* _ASSIGNMENT_: Hunt through the lines below for the string "slice" and copy each one that has it.
======== DATA SECTION
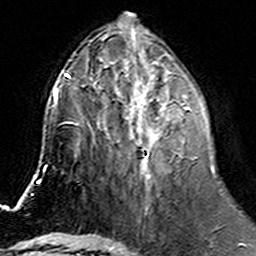
Breast MRI (dynamic contrast-enhanced), one axial slice; slice 62 of 160 in the series (ordered by position); cropped to one breast; dynamic contrast-enhanced series, time point 2 of 6 at this slice position (early post-contrast); 3 T; TE 4.6 ms, TR 7.4 ms; 1 mm slice thickness; 256 × 256 image matrix, field of view 144 × 144 mm. Female patient.
Outlined on this slice (semi-automatic segmentation, software-assisted and operator-edited):
- enhancing-tissue mask used for the functional tumour volume (all voxels passing the contrast-enhancement thresholds inside the analysis volume; usually the tumour): bounding box <100,74,197,183> (left, top, right, bottom; pixels)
================
* _RESPONSE TO THE TASK_:
Breast MRI (dynamic contrast-enhanced), one axial slice; slice 62 of 160 in the series (ordered by position); cropped to one breast; dynamic contrast-enhanced series, time point 2 of 6 at this slice position (early post-contrast); 3 T; TE 4.6 ms, TR 7.4 ms; 1 mm slice thickness; 256 × 256 image matrix, field of view 144 × 144 mm. Female patient.
Outlined on this slice (semi-automatic segmentation, software-assisted and operator-edited):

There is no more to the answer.